冷静に、先程の事を思い返し、心を整理させよう……。
――遡る事数十分前。
「雨、凄いわね……」
久々に降る凄い雨音に心が少し不安にさせられていた。
「そうだわ、こんな時は気分が明るくなるような曲が一番ね」
と愛用のラジカセの電源を入れた。
何時も何かしらのカセットが入っているから、歌じゃなくても良いかと思って、何気無く再生ボタンをカチッと押す。
流れてきたのは寂しいメロディ。
「うわぁ、いきなりこれかぁ。二十歳独身一人旅」
哀愁漂う曲調と共に一番と二番で男女の悲しい一人旅を歌った演歌界の巨匠孤独利 追求先生の歌う名曲だった。

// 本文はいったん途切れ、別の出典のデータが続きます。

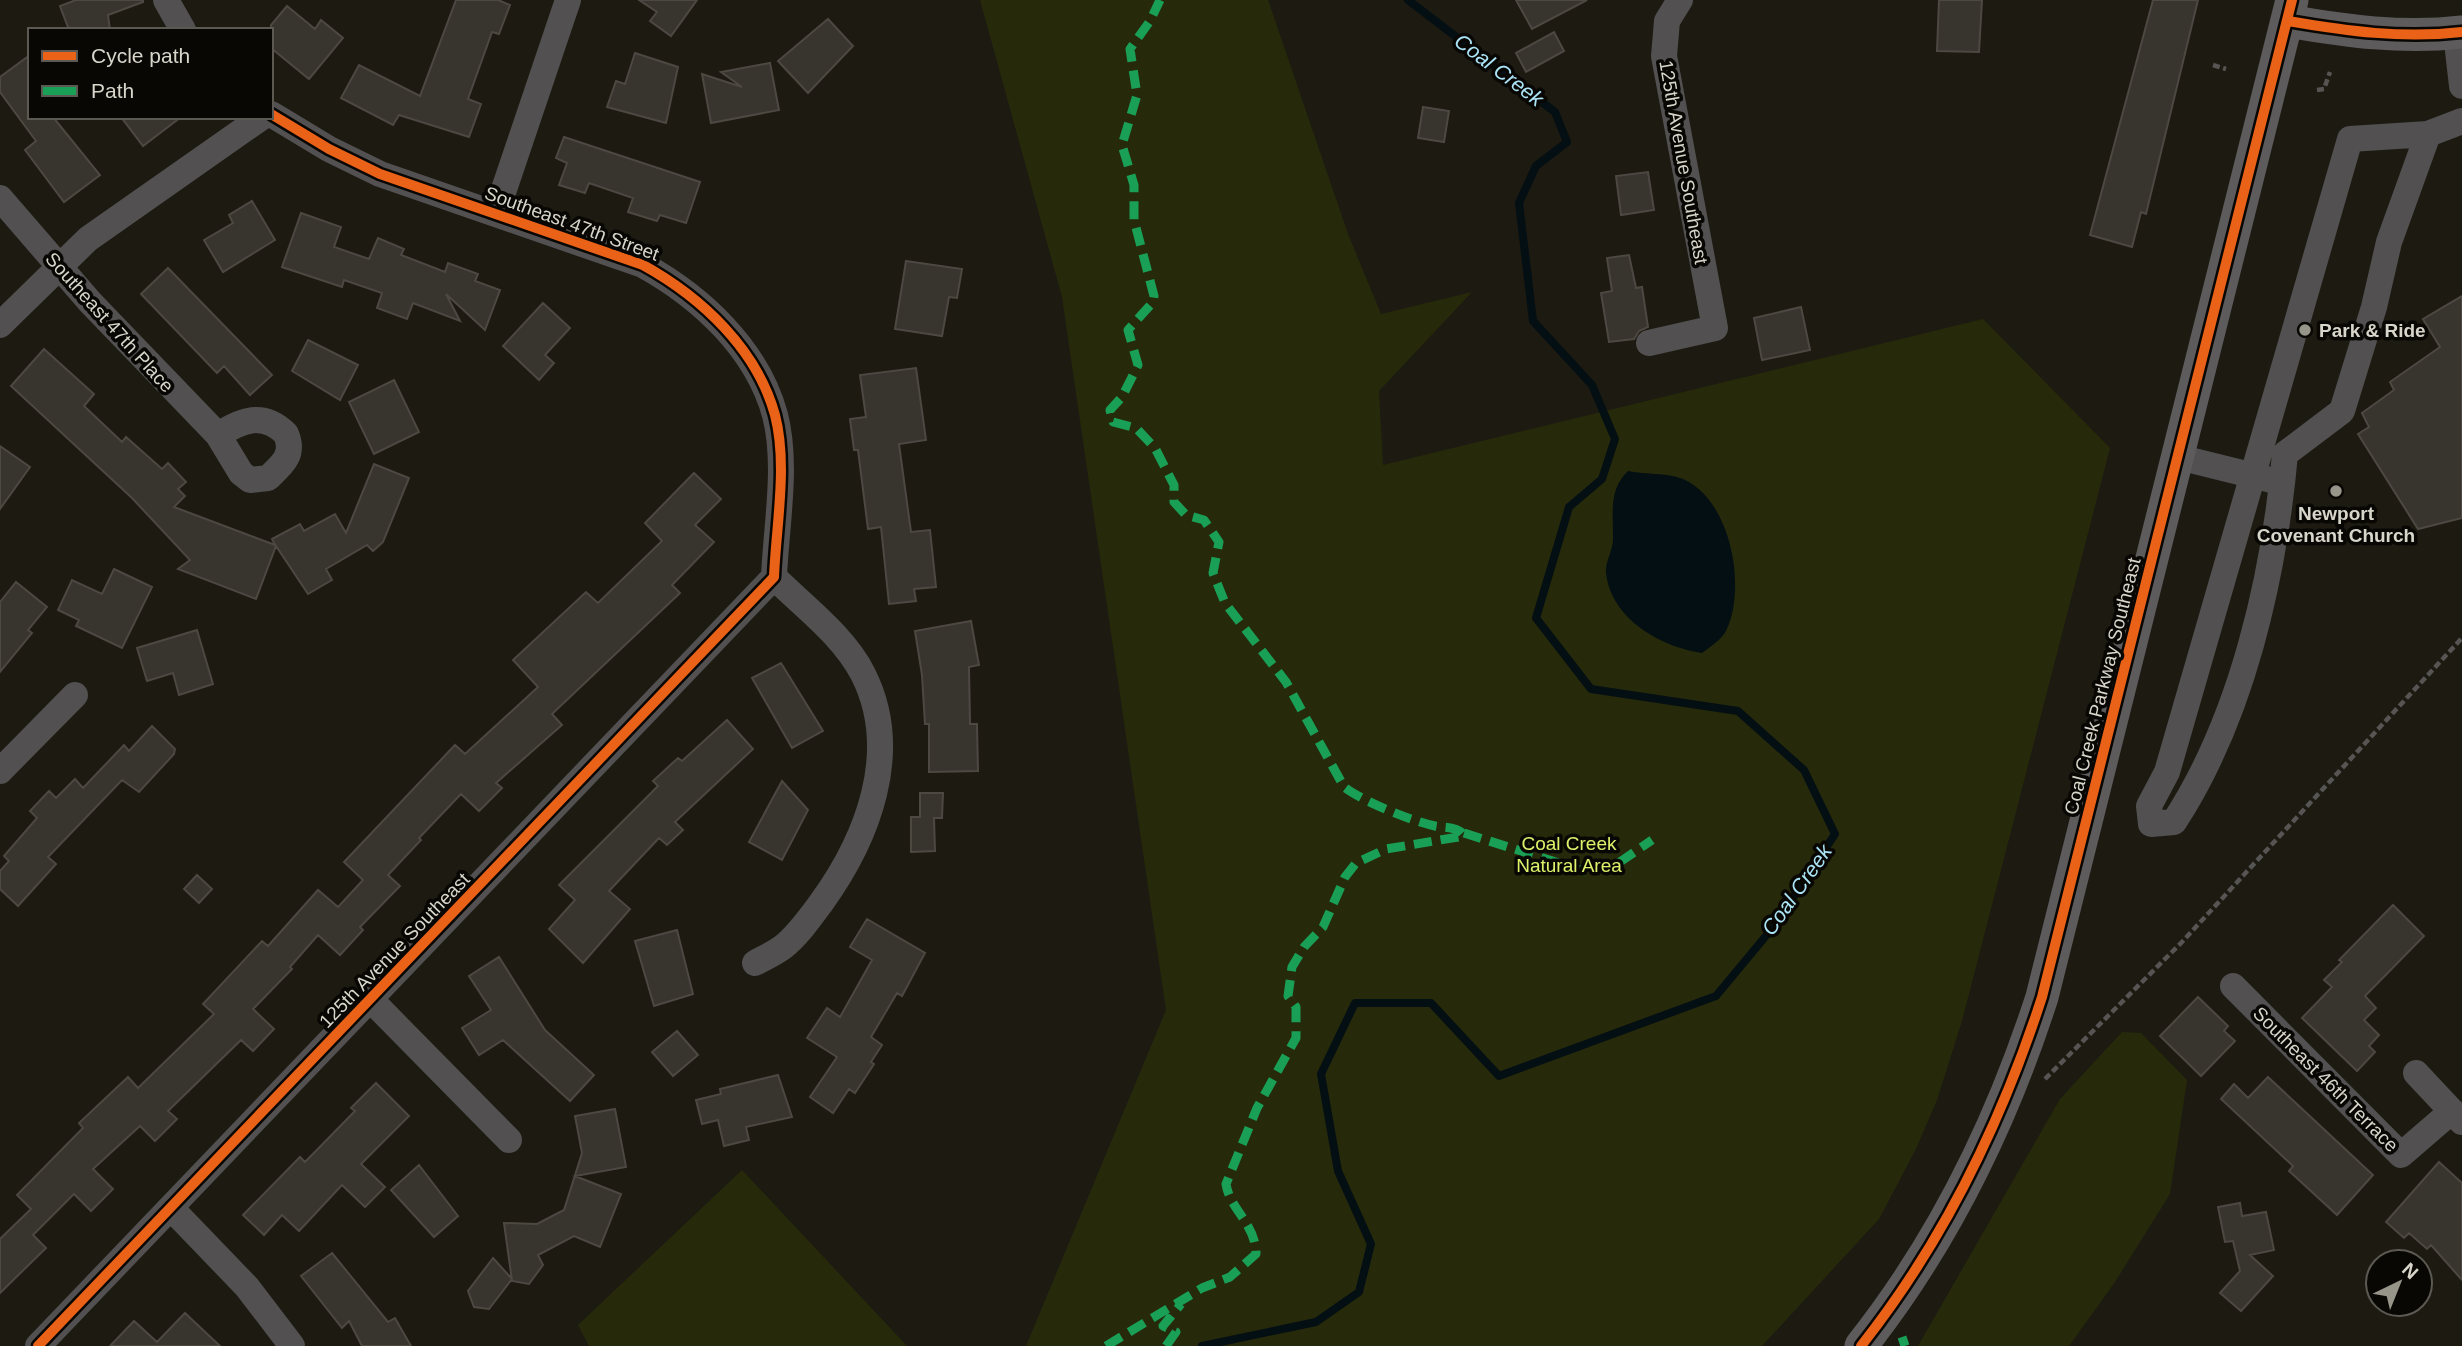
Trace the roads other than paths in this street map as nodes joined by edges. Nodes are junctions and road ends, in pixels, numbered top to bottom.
1 (166, 0) edge
2 (568, 0) edge
3 (1680, 0) edge
4 (2290, 11) edge
5 (182, 28) edge
6 (2459, 32) edge
7 (2462, 86) edge
8 (273, 115) edge
9 (259, 119) edge
10 (2462, 121) edge
11 (2428, 134) junction
12 (2, 203) edge
13 (496, 213) junction
14 (58, 266) junction
15 (0, 325) edge
16 (1649, 343) dead end
17 (218, 435) dead end
18 (2178, 457) junction
19 (2254, 477) junction
20 (2283, 483) junction
21 (774, 576) junction
22 (75, 695) dead end
23 (0, 771) edge
24 (755, 963) dead end
25 (2233, 986) dead end
26 (371, 1000) junction
27 (2416, 1073) dead end
28 (2457, 1116) edge
29 (509, 1140) dead end
30 (171, 1208) junction
31 (38, 1346) edge
32 (292, 1346) edge
33 (1861, 1346) edge

1 - 5 street
2 - 13 street
3 - 16 street, 125th Avenue Southeast
4 - 6 main road
4 - 18 main road, Coal Creek Parkway Southeast
6 - 7 street
8 - 13 street, Southeast 47th Street
9 - 14 street
10 - 11 street
11 - 19 street
11 - 20 street
12 - 14 street, Southeast 47th Place
13 - 21 street, Southeast 47th Street
14 - 15 street
14 - 17 street, Southeast 47th Place
18 - 19 street
18 - 33 main road, Coal Creek Parkway Southeast
19 - 20 street
19 - 20 street
21 - 24 street
21 - 26 street, 125th Avenue Southeast
22 - 23 street
25 - 28 street, Southeast 46th Terrace
26 - 29 street
26 - 30 street, 125th Avenue Southeast
27 - 28 street
30 - 31 street, 125th Avenue Southeast
30 - 32 street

「私、この曲を聞くと、一人旅をする前には最低限の下調べはしようって思うのよね」
としみじみ思っていた。
「って、違う。私は明るい歌が聞きたいのよ。孤独利先生のテープは駄目だわ」
テープを入れている箱から、無作為に新たなテープを取り出し、再生する。
今度は明るい曲調。イケイケでノリノリなディスコナンバー的なメロディが流れてきた。
「うんうん。これよ、これ。暗い時にはこういうので気分を明るくしなくちゃ」
踊れる訳ではないけれど、私は内から刻まれるビートを動きで現した。
♪踊れな――
即座に停止ボタンを押した。
(あ、あぶない所だった……)
私は今のを聞いて思い出したのだ。
(今のはヴィジュアル系ロックバンドが前曲のディスコナンバーをメタメタにコケ降ろされた腹いせに書き下ろしたディスファクdancingだ)

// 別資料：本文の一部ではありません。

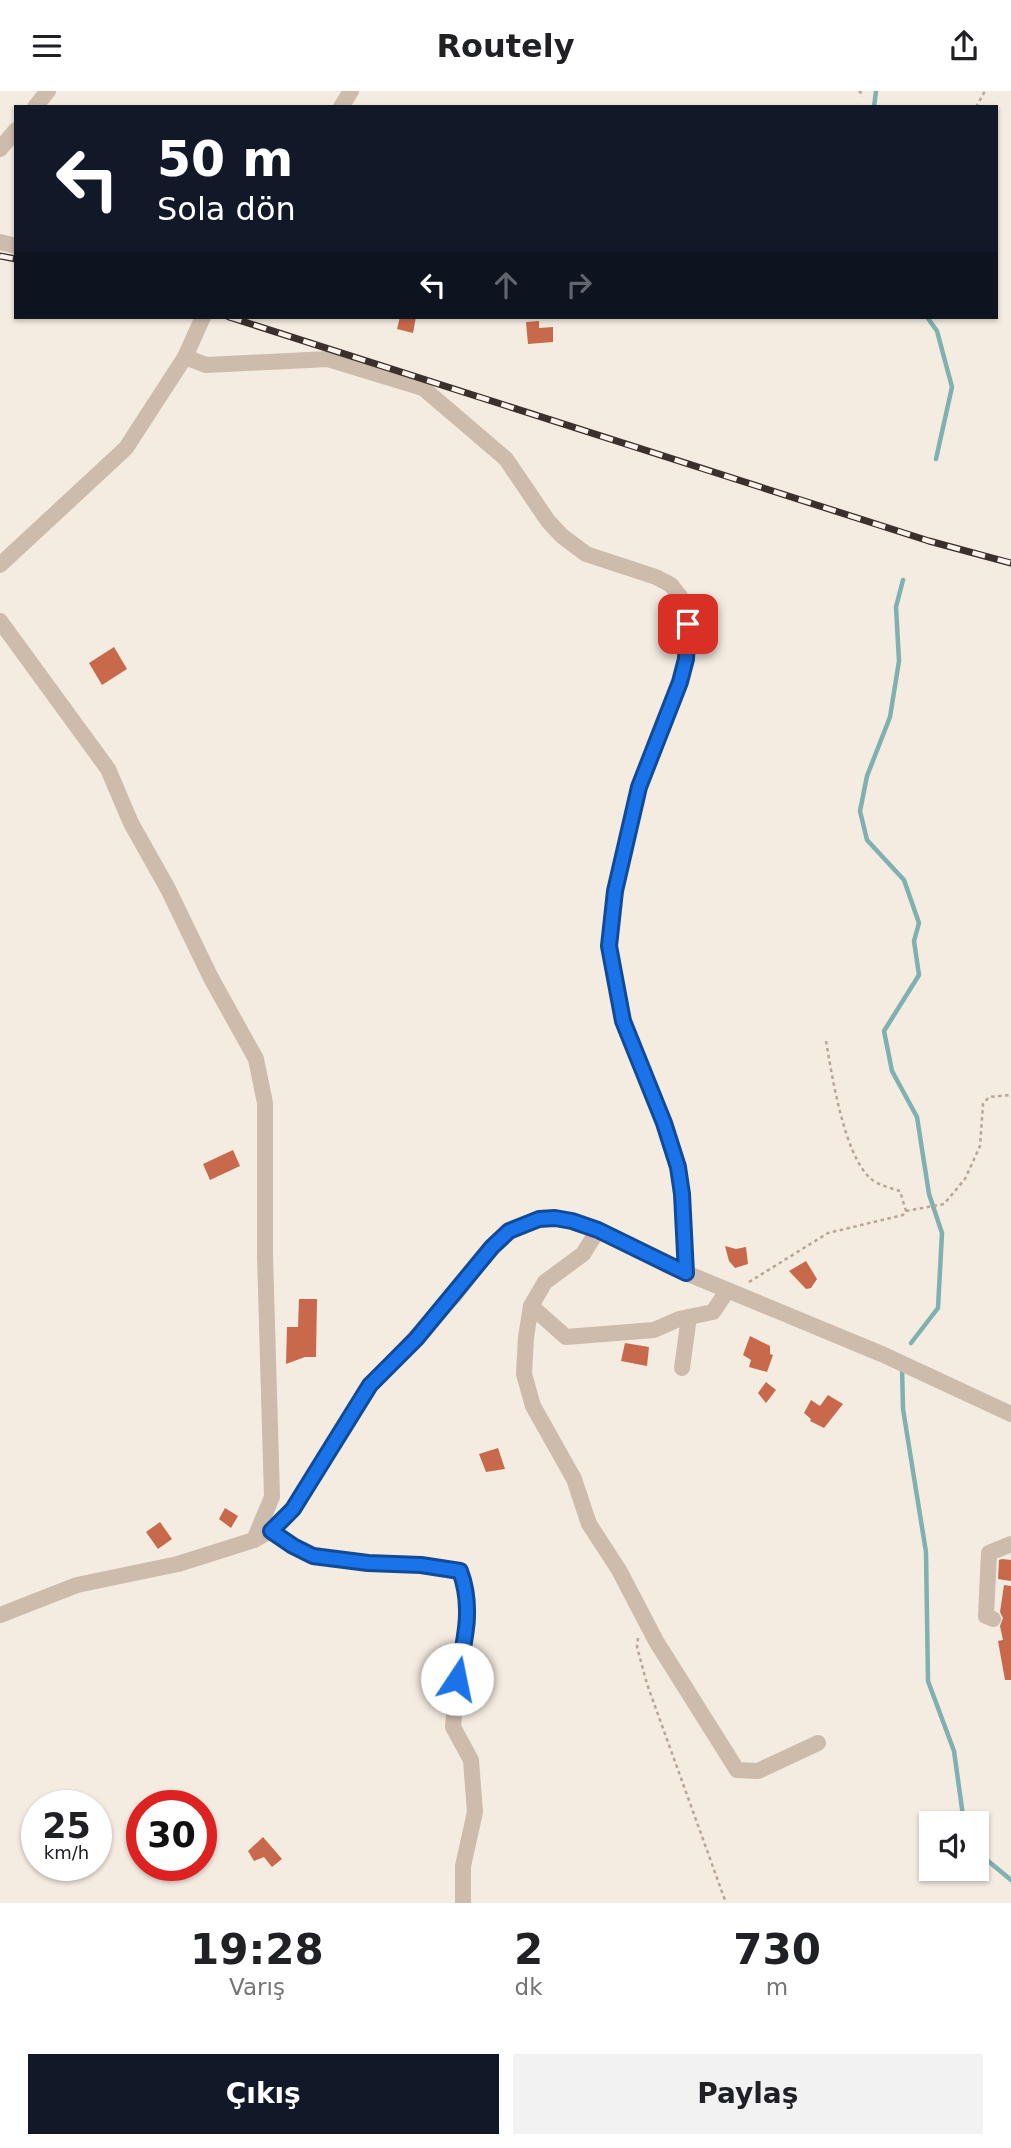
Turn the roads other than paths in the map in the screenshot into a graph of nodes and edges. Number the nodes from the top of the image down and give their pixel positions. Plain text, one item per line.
1 (48, 91) edge
2 (37, 105) edge
3 (14, 132) edge
4 (0, 149) edge
5 (202, 319) edge
6 (185, 357) junction
7 (0, 565) edge
8 (0, 621) edge
9 (598, 1230) junction
10 (686, 1273) junction
11 (730, 1292) junction
12 (531, 1306) junction
13 (689, 1317) junction
14 (682, 1368) dead end
15 (1011, 1414) edge
16 (271, 1531) junction
17 (254, 1540) junction
18 (1011, 1544) edge
19 (0, 1615) edge
20 (993, 1619) dead end
21 (818, 1743) dead end
22 (463, 1903) edge

1 - 2 street
3 - 4 street
5 - 6 street
6 - 7 street
6 - 10 street
8 - 17 street
9 - 10 street
9 - 12 street
9 - 16 street
10 - 11 street
11 - 13 street
11 - 15 street
12 - 13 street
12 - 21 street
13 - 14 street
16 - 17 street
16 - 22 street
17 - 19 street
18 - 20 street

初めてのディスコに期待した主人公が、ぎこちない踊りを周囲の客に馬鹿にされる所から始まり、流行が終わり、潰れた跡地で勝ち誇る明るく暗いノリノリな一曲だ。
(曲調がいくら明るくても、歌詞がねぇ……)
自分の持っている曲の歪みっぷりに、少し焦りつつ、次のテープをと、手を伸ばす。
「いや、止めておこう。なんか次も変なのを引きそうだし」
私は、曲での気分転換を諦め、窓の外を見た。
「まだまだ降り続けているわね」
先ほどと変わらない雨音。ただ一つ違ったのは、道に人が出ていたこと。
「よくもまあ、こんな天気に外に出てくるわね。……ってぇ、何あれ!?」
窓に叩きつけられる雨越しに目を凝らせば、全裸な人間が雨に打たれていた。
しかも、なんだか妙にノリノリだ。
「へ、変質者だわ。なんでこんな天気に変質者? 天気予報はどうなってるの!?」
気が動転していたのだろう。天気予報に変態警報なんてないのだから。
「つ、つつ、通報。そう、通報よっ」
電話を手に取り、番号を押そうとした。
その間も外の警戒は怠らない。怠らなかったからこそ、私の手は止まった。
「な、なんか増えだした!?」
最初は一人。次に三人、十人と、けして広くない道に全裸の集団が集まってきた。
そして、謎の踊りをし始めた。
(こ、これは……。フラッシュモブ!?)
突然通りすがりの人達まで同じ動きをしだす動画を以前見た。その時の動画と似ていると思った。
音楽は全く聞こえないけれど、集団は一糸纏わぬ、いや一糸乱れぬ踊りを続けていた。
「って、いけない。通報しなくちゃっ」
ハッと正気に戻り、私は即座に通報した。五分もしない内に数台のパトカーが現れ、集団は御用となった。
集団が居た場所は、雨が全てを押し流したように綺麗だった。
私は、悪夢が過ぎた場所を見つめ、呟いた。